Quantum Mechanics and Local Realism: Resolving the EPR Paradox via Decoherence

Despite its remarkable success in describing microscopic phenomena, quantum mechanics continues to pose unresolved foundational questions concerning measurement, nonlocality, wavefunction collapse, and the nature of physical reality. These issues were highlighted by the EPR paradox1-2, in which Einstein and his co-authors examined the measurement of entangled particles in space-like separation. Quantum mechanics predicts that measuring one particle’s observable instantaneously determines the state of the other, seemingly violating special relativity’s prohibition of faster-than-light influences and suggesting an incomplete description of physical reality. However, Bell’s theorem3-5, along with the Bell-Kochen-Specker theorem6-10 and subsequent experiments, has largely ruled out local hidden variable theories. In this work, I apply the quantum decoherence framework11-13, pioneered by Zeh, Zurek, Joos and Leggett et al. to analyze an EPR-like system using system-environment interactions as a measurement model.
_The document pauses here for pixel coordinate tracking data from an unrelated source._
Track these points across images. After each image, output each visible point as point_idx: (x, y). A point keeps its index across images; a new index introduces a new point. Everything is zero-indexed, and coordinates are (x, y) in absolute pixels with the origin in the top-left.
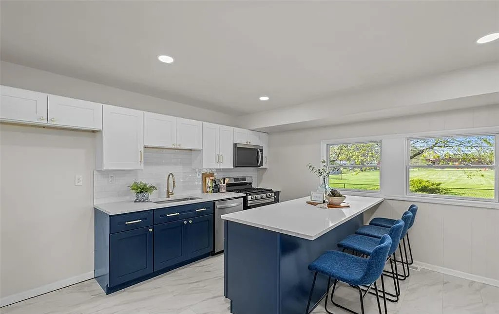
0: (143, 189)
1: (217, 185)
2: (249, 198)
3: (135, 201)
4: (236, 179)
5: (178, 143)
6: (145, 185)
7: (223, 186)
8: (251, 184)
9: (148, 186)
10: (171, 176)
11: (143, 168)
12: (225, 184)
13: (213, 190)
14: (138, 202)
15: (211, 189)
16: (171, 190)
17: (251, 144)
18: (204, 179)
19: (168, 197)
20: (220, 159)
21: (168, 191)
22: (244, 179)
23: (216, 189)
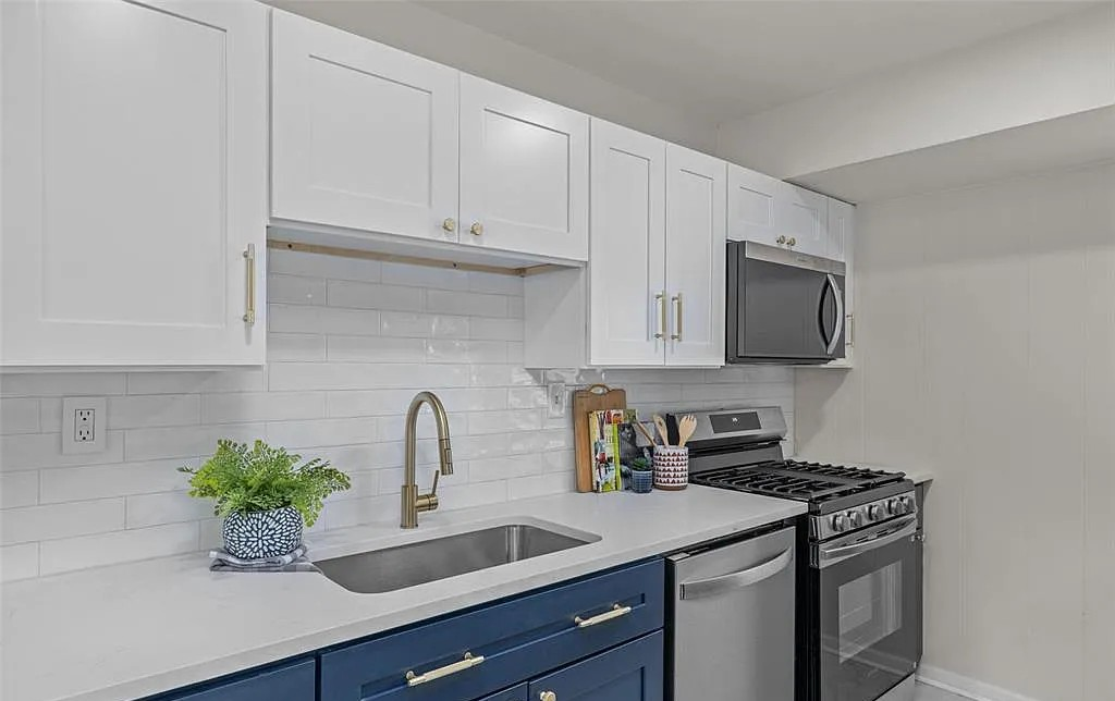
0: (264, 488)
1: (640, 452)
2: (823, 524)
3: (220, 565)
4: (719, 422)
5: (468, 221)
6: (283, 460)
7: (674, 459)
8: (775, 441)
9: (297, 467)
10: (426, 408)
11: (262, 361)
12: (682, 450)
13: (625, 475)
14: (236, 568)
15: (614, 473)
16: (423, 485)
17: (794, 249)
18: (580, 422)
19: (409, 520)
20: (669, 320)
21: (409, 488)
22: (751, 420)
23: (639, 471)
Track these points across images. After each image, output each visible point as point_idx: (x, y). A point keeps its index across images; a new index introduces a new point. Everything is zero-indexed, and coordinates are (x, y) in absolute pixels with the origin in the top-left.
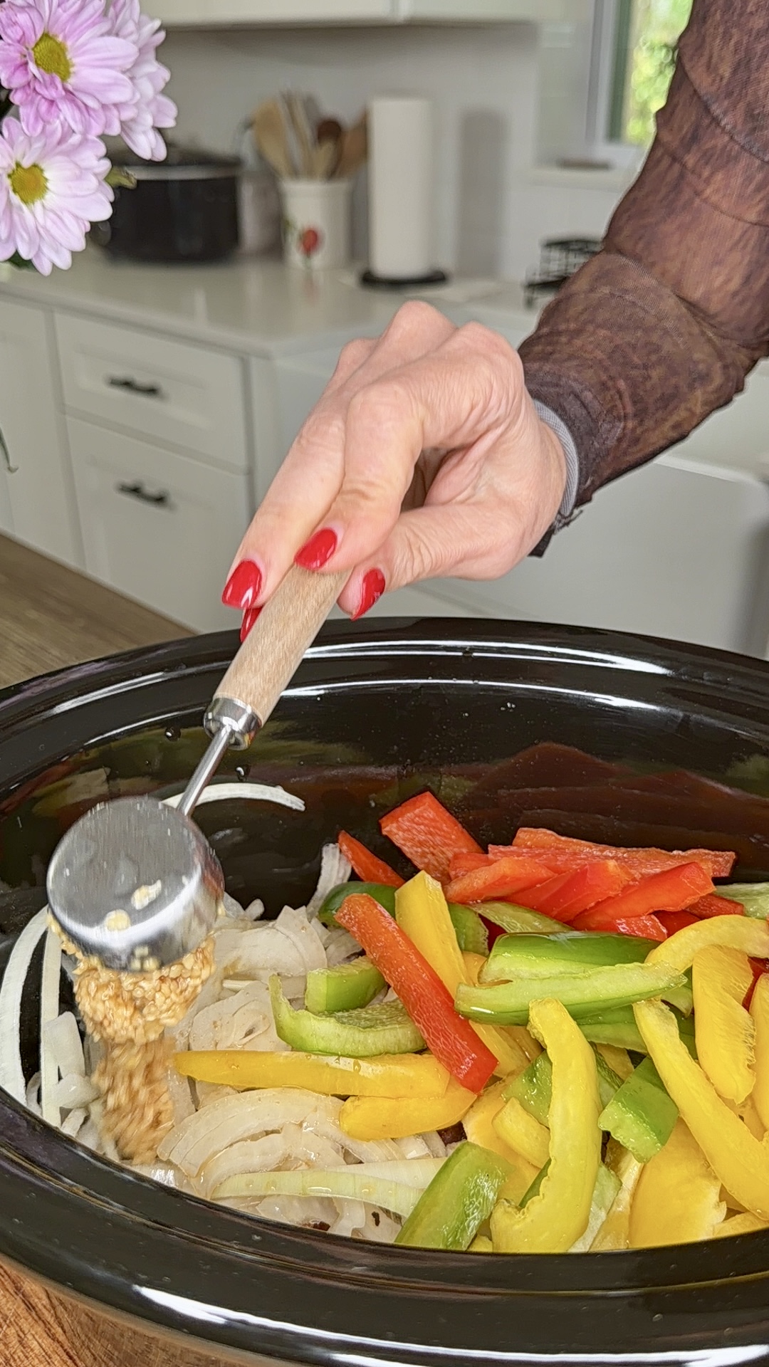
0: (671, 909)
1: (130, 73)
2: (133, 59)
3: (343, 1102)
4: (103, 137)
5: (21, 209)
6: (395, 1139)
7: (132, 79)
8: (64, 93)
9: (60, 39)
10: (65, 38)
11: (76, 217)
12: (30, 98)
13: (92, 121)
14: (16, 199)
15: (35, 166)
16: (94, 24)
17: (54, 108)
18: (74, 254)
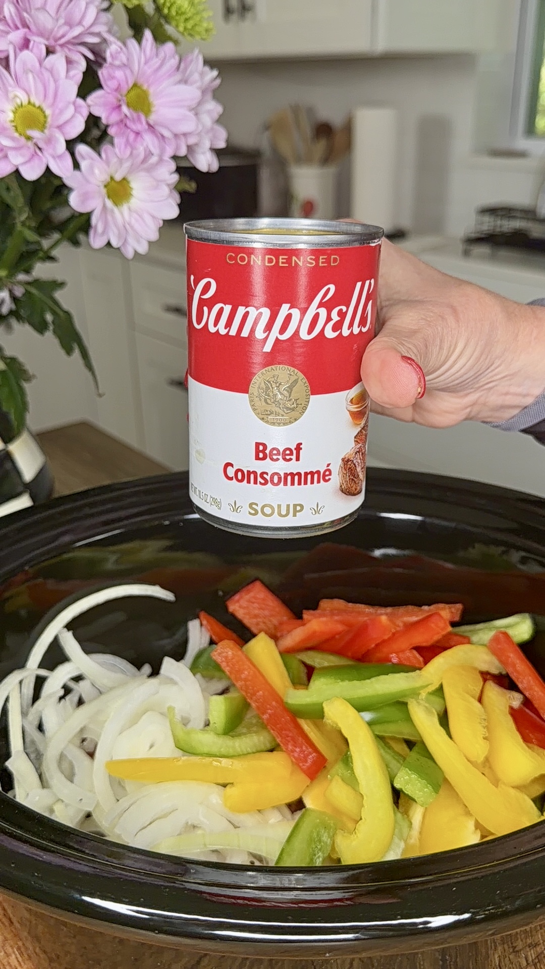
0: (424, 644)
1: (196, 110)
2: (197, 101)
3: (223, 788)
4: (175, 158)
5: (112, 211)
6: (260, 810)
7: (196, 114)
8: (147, 127)
9: (145, 87)
10: (149, 86)
11: (153, 217)
12: (122, 131)
13: (167, 146)
14: (109, 203)
15: (124, 179)
16: (170, 76)
17: (139, 138)
18: (151, 243)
I demonstrate that measurement on one entangled particle does not instantaneously collapse the system's wavefunction. Instead, the local wavefunctions of the measured particle and its environment evolve dynamically, while the remote particle’s wavefunction remains unchanged. Environment-induced decoherence selects pointer states and rapidly suppresses quantum correlations through local interactions, giving rise to the appearance of wavefunction collapse. These findings suggest that quantum mechanics can be reconciled with local realism if the wavefunction is treated as an ontic entity, offering a potential path toward a locally realistic quantum theory in alignment with Einstein’s vision.